**Фрагмент документа:**
* * * *
Он принимает участие в оценке прекрасного, но даже здесь не является ни верховным судьей, ни законодателем. Задача интеллекта — анализировать элементы, части, внешние процессы, видимые принципы объекта исследования и объяснять их взаимоотношения и работу; в процессе такой деятельности он обучает и просвещает низший ум, который, будучи предоставлен сам себе, имеет обыкновение совершать действия или принимать сделанное как само собой разумеющееся без должного размышления и плодотворного понимания. Но в отношении высочайшей и глубочайшей истины прекрасного, как и истины религии, интеллектуальный разум не способен постичь внутренний смысл и реальность прекрасного и даже внутреннюю истину видимых принципов и процессов, если ему не помогает высшая интуиция, не ему принадлежащая. Подобно тому, как он не может дать человеку метод, процесс или закон, согласно которому может или должно создаваться прекрасное, он не может привнести в понимание красоты ту глубинную интуицию, в которой оно нуждается; он может лишь помочь очистить и прояснить обычные восприятия и представления низшего ума, которые мешают ему видеть прекрасное или навязывают ему неверные и примитивные эстетические критерии: он делает это предоставляя уму внешнюю идею и закон соотношения элементов той вещи, которую ум должен воспринять и оценить. Далее необходимо пробуждение особого рода видения, интуитивное постижение и отклик души. Разум, который всегда подходит к изучению извне, не способен установить такую глубокую и тесную связь с вещью; ему приходится прибегать к более непосредственному орудию — интуиции, рождающейся из самой души, и призывать на каждом шагу интуитивный ум, чтобы тот компенсировал его собственную несостоятельность.
* * * *
**Извлечённые сведения:**
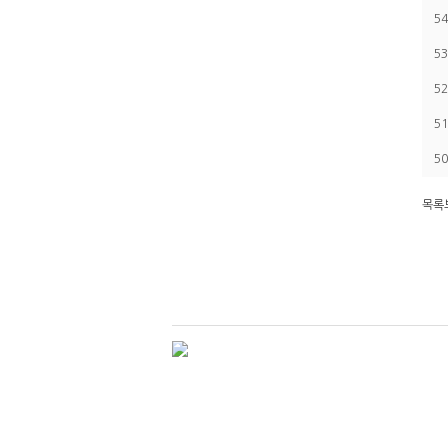
54
53
52
51
50
목록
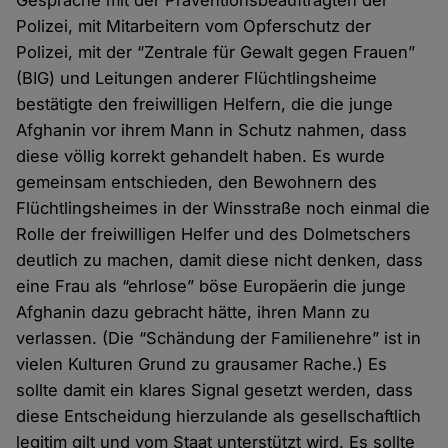
Gespräche mit der Präventionsbeauftragten der
Polizei, mit Mitarbeitern vom Opferschutz der
Polizei, mit der “Zentrale für Gewalt gegen Frauen”
(BIG) und Leitungen anderer Flüchtlingsheime
bestätigte den freiwilligen Helfern, die die junge
Afghanin vor ihrem Mann in Schutz nahmen, dass
diese völlig korrekt gehandelt haben. Es wurde
gemeinsam entschieden, den Bewohnern des
Flüchtlingsheimes in der Winsstraße noch einmal die
Rolle der freiwilligen Helfer und des Dolmetschers
deutlich zu machen, damit diese nicht denken, dass
eine Frau als “ehrlose” böse Europäerin die junge
Afghanin dazu gebracht hätte, ihren Mann zu
verlassen. (Die “Schändung der Familienehre” ist in
vielen Kulturen Grund zu grausamer Rache.) Es
sollte damit ein klares Signal gesetzt werden, dass
diese Entscheidung hierzulande als gesellschaftlich
legitim gilt und vom Staat unterstützt wird. Es sollte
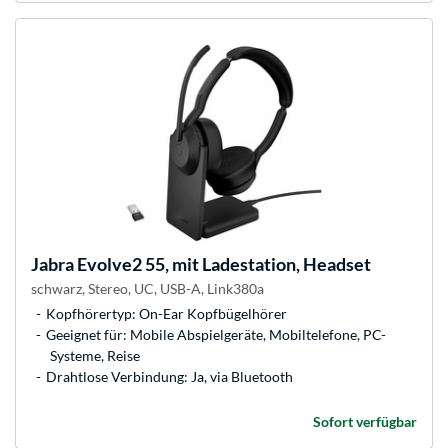
Jabra
Evolve2 55, mit Ladestation, Headset
schwarz, Stereo, UC, USB-A, Link380a
Kopfhörertyp: On-Ear Kopfbügelhörer
Geeignet für: Mobile Abspielgeräte, Mobiltelefone, PC-
Systeme, Reise
Drahtlose Verbindung: Ja, via Bluetooth
Sofort verfügbar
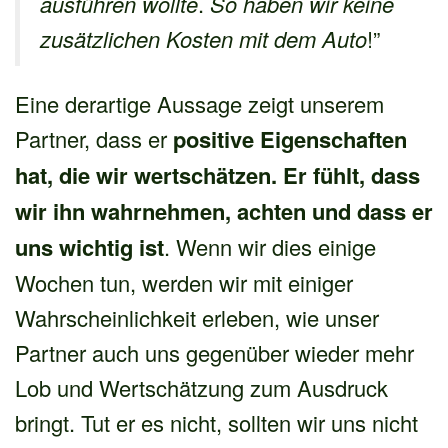
ausführen wollte
.
So haben wir keine
zusätzlichen Kosten mit dem Auto
!”
Eine derartige Aussage zeigt unserem
Partner, dass er
positive Eigenschaften
hat, die wir wertschätzen. Er fühlt, dass
wir ihn wahrnehmen, achten und dass er
uns wichtig ist
. Wenn wir dies einige
Wochen tun, werden wir mit einiger
Wahrscheinlichkeit erleben, wie unser
Partner auch uns gegenüber wieder mehr
Lob und Wertschätzung zum Ausdruck
bringt. Tut er es nicht, sollten wir uns nicht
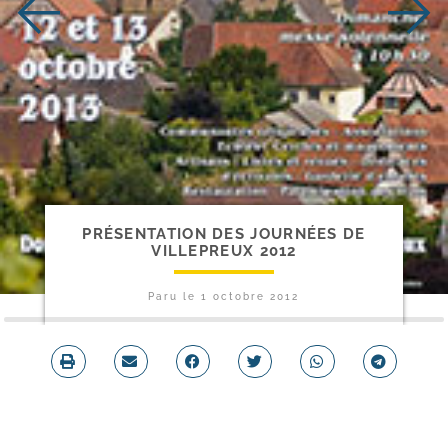
PRÉSENTATION DES JOURNÉES DE
VILLEPREUX 2012
Paru le
1 octobre 2012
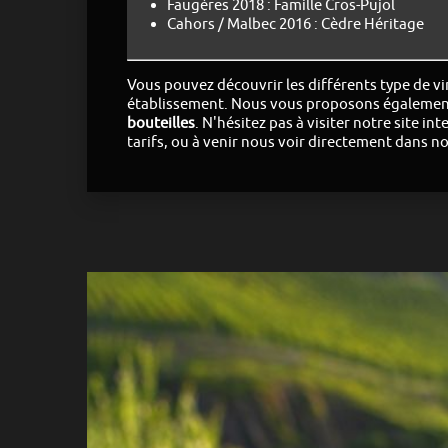
Faugères 2018 : Famille Cros-Pujol
Cahors / Malbec 2016 : Cèdre Héritage
Vous pouvez découvrir les différents type de vi
établissement.
Nous vous proposons égalemen
bouteilles
.
N'hésitez pas à visiter notre site in
tarifs, ou à venir nous voir directement dans no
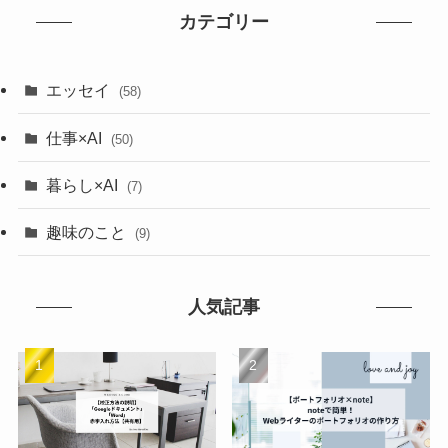
カテゴリー
エッセイ
(58)
仕事×AI
(50)
暮らし×AI
(7)
趣味のこと
(9)
人気記事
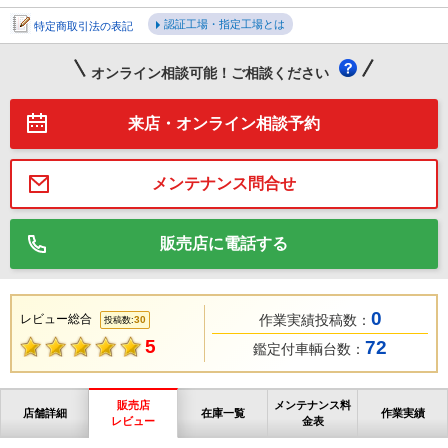
認証工場・指定工場とは
特定商取引法の表記
オンライン相談可能！ご相談ください
来店・オンライン相談予約
メンテナンス問合せ
販売店に電話する
0
レビュー総合
作業実績投稿数：
30
投稿数:
5
72
鑑定付車輌台数：
販売店
メンテナンス料
店舗詳細
在庫一覧
作業実績
レビュー
金表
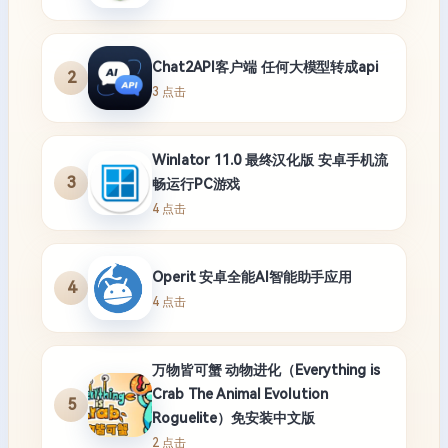
Chat2API客户端 任何大模型转成api
2
3 点击
Winlator 11.0 最终汉化版 安卓手机流
3
畅运行PC游戏
4 点击
Operit 安卓全能AI智能助手应用
4
4 点击
万物皆可蟹 动物进化（Everything is
Crab The Animal Evolution
5
Roguelite）免安装中文版
2 点击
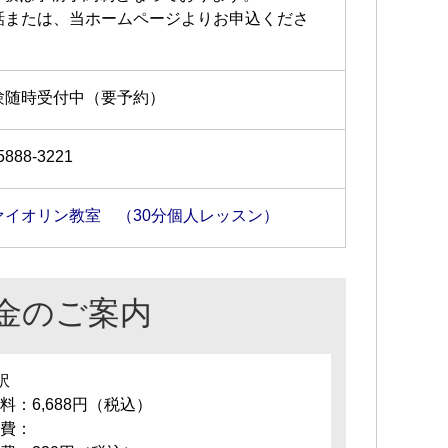
話または、当ホームページよりお申込くださ
。
験随時受付中（要予約）
5888-3221
ァイオリン教室 （30分個人レッスン）
金のご案内
訳
料：6,688円（税込）
費：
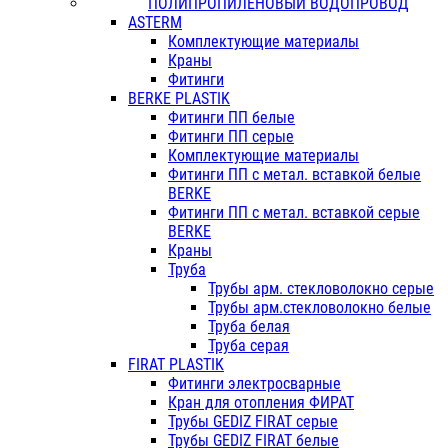
ПОЛИПРОПИЛЕНОВЫЙ ВОДОПРОВОД
ASTERM
Комплектующие материалы
Краны
Фитинги
BERKE PLASTIK
Фитинги ПП белые
Фитинги ПП серые
Комплектующие материалы
Фитинги ПП с метал. вставкой белые
BERKE
Фитинги ПП с метал. вставкой серые
BERKE
Краны
Труба
Трубы арм. стекловолокно серые
Трубы арм.стекловолокно белые
Труба белая
Труба серая
FIRAT PLASTIK
Фитинги электросварные
Кран для отопления ФИРАТ
Трубы GEDIZ FIRAT серые
Трубы GEDIZ FIRAT белые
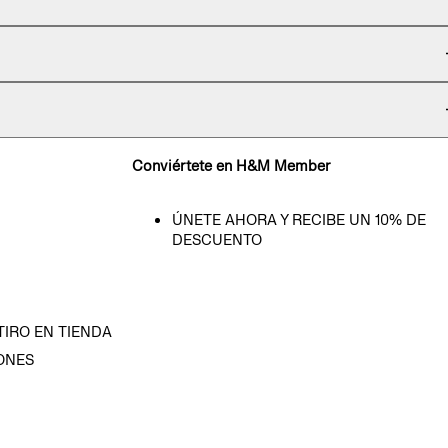
Conviértete en H&M Member
ÚNETE AHORA Y RECIBE UN 10% DE
DESCUENTO
TIRO EN TIENDA
ONES
D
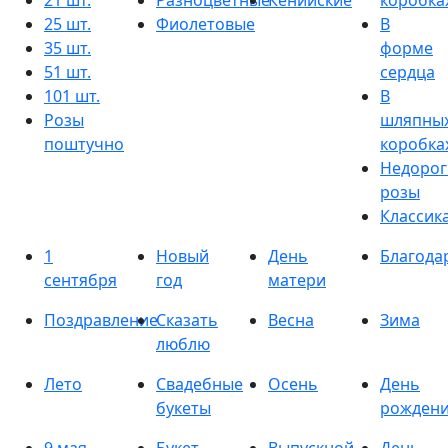
21 шт.
Разноцветные
Кенийские
коробка
25 шт.
Фиолетовые
В
35 шт.
форме
51 шт.
сердца
101 шт.
В
Розы
шляпны
поштучно
коробка
Недорог
розы
Классик
1
Новый
День
Благода
сентября
год
матери
Поздравление
Сказать
Весна
Зима
люблю
Лето
Свадебные
Осень
День
букеты
рожден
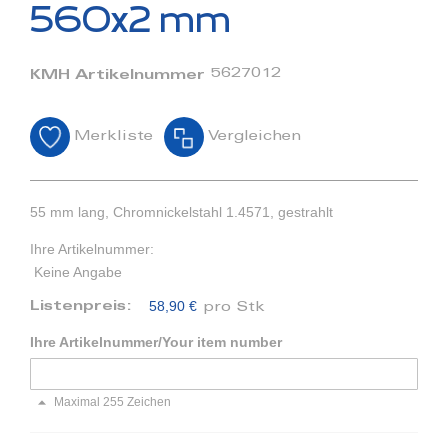
Bildergalerie
560x2 mm
springen
5627012
KMH Artikelnummer
Merkliste
Vergleichen
55 mm lang, Chromnickelstahl 1.4571, gestrahlt
Ihre Artikelnummer:
Keine Angabe
58,90 €
Listenpreis:
pro Stk
Ihre Artikelnummer/Your item number
Maximal 255 Zeichen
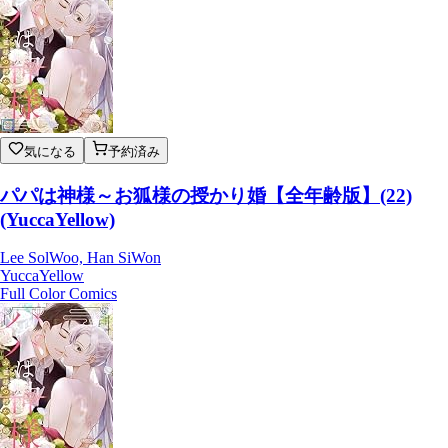
気になる
予約済み
パパは神様～お狐様の授かり婚【全年齢版】(22)
(YuccaYellow)
Lee SolWoo, Han SiWon
YuccaYellow
Full Color Comics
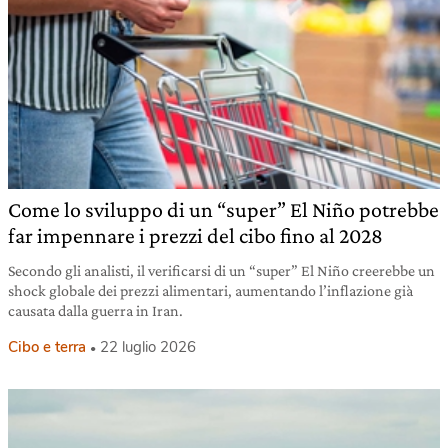
Come lo sviluppo di un “super” El Niño potrebbe
far impennare i prezzi del cibo fino al 2028
Secondo gli analisti, il verificarsi di un “super” El Niño creerebbe un
shock globale dei prezzi alimentari, aumentando l’inflazione già
causata dalla guerra in Iran.
Cibo e terra
22 luglio 2026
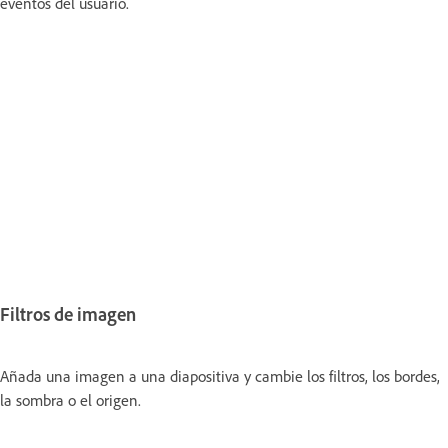
eventos del usuario.
Filtros de imagen
Añada una imagen a una diapositiva y cambie los filtros, los bordes,
la sombra o el origen.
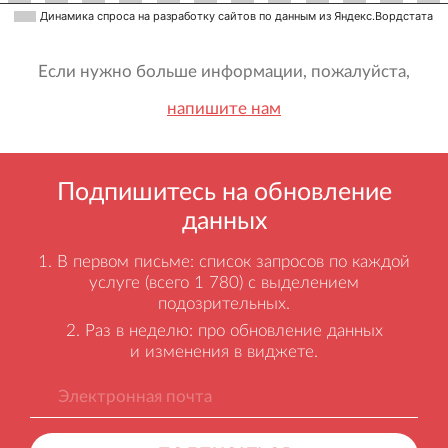
Динамика спроса на разработку сайтов по данным из Яндекс.Вордстата
Если нужно больше информации, пожалуйста,
напишите нам
Подпишитесь на обновление
данных
В первом письме: список запросов по каждой
услуге (всего 1 780) с выделением
подозрительных.
Раз в неделю: про обновление данных
и изменения в виджете.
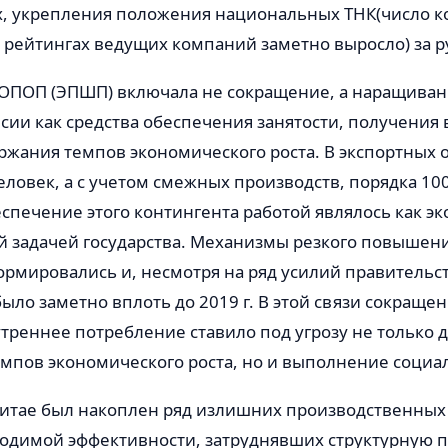
, укрепления положения национальных ТНК
(число к
рейтингах ведущих компаний заметно выросло) за 
я ОПОП (ЭПШП) включала не сокращение, а наращива
сии как средства обеспечения занятости, получения
ржания темпов экономического роста. В экспортных о
еловек, а с учетом смежных производств, порядка 10
спечение этого контингента работой являлось как э
ой задачей государства. Механизмы резкого повышен
ормировались и, несмотря на ряд усилий правительс
ыло заметно вплоть до 2019 г. В этой связи сокращен
треннее потребление ставило под угрозу не только
мпов экономического роста, но и выполнение социа
 Китае был накоплен ряд излишних производственных
одимой эффективности, затруднявших структурную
* * * *
**Задания:**
A: Сократите абзац фрагмента о роли интеллекта в постижении прекрасного, начинающийся словами «Он принимает участие в оценке прекрасного», и оформите его в виде списка с сохранением основных фактов.
B: Продолжите фрагмент о роли интеллекта в постижении прекрасного, начиная с его последнего предложения.
Материал представлен отдельно от фрагмента документа.

**Результаты по заданиям:**
A:
- Интеллект участвует в оценке прекрасного, но не является в ней ни верховным судьей, ни законодателем.
- Его задача состоит в том, чтобы анализировать элементы, части, внешние процессы и видимые принципы объекта и объяснять их взаимоотношения и работу.
- Так интеллект обучает и просвещает низший ум, который склонен действовать или принимать сделанное без должного размышления.
- Внутренний смысл и реальность прекрасного, как и истину религии, интеллектуальный разум постичь не способен, если ему не помогает высшая интуиция, которая ему не принадлежит.
- Интеллект не может дать метод, процесс или закон создания прекрасного и не может привнести в понимание красоты необходимую глубинную интуицию.
- Он лишь помогает очистить и прояснить восприятия и представления низшего ума, которые мешают видеть прекрасное или навязывают неверные и примитивные эстетические критерии. Для этого он сообщает уму внешнюю идею и закон соотношения элементов вещи.
- Затем необходимы пробуждение особого рода видения, интуитивное постижение и отклик души.
- Разум подходит к изучению извне и поэтому не способен установить глубокую связь с вещью. Ему приходится обращаться к интуиции, рождающейся из самой души, и к интуитивному уму.

B:
Об этом наглядно свидетельствует история литературы и художественной критики. На ранних стадиях понимание прекрасного является интуитивным, естественным, врожденным — это отклик эстетического чувства души, которая не пытается ничего объяснять мыслящему разуму. Когда же оценивать прекрасное берется рациональный интеллект, он не довольствуется честной констатацией природы и качества эстетического переживания, но пытается анализировать, формулировать необходимые условия "правильного" эстетического наслаждения; он вырабатывает теорию художественного метода, художественный закон и правила построения произведения, своего рода механические принципы созидания прекрасного, незыблемый канон или Шастру. Это приводит к длительному периоду господства академической критики — поверхностной, формальной, искусственной, исходящей из ложной идеи о том, что самым важным элементом творческого процесса является художественный метод, верно представить который может один лишь критический разум, и что каждому виду искусства может соответствовать некая наука, которая исчерпывающе объяснит нам, каким образом создается произведение, и посвятит нас в тайну и процесс его создания. Наступает время, когда творец прекрасного восстает и провозглашает свое право на свободу — обычно в форме нового закона или принципа творчества, — и эта свобода, однажды утвержденная, начинает расширяться и увлекать за собой критический разум, раздвигая его привычные границы. Появляется более глубокая оценка прекрасного, стремление искать новые принципы критики: постигать душу самого произведения и объяснять его форму в связи с душой или изучать самого творца или дух, характер и идеи эпохи, в которую он жил, и таким образом приходить к правильному пониманию его произведений. Интеллект начинает сознавать, что главная его задача — не устанавливать законы для творца прекрасного, но помочь нам понять самого художника и его произведение — не только его форму и составные элементы, но и ум, в котором оно зародилось, и впечатления, которые оно вызывает в уме воспринимающем. Здесь критический разум стоит на верном пути, но на пути, к концу которого рациональное понимание остается далеко позади и открывается высшая способность, супрарациональная по своему происхождению и природе.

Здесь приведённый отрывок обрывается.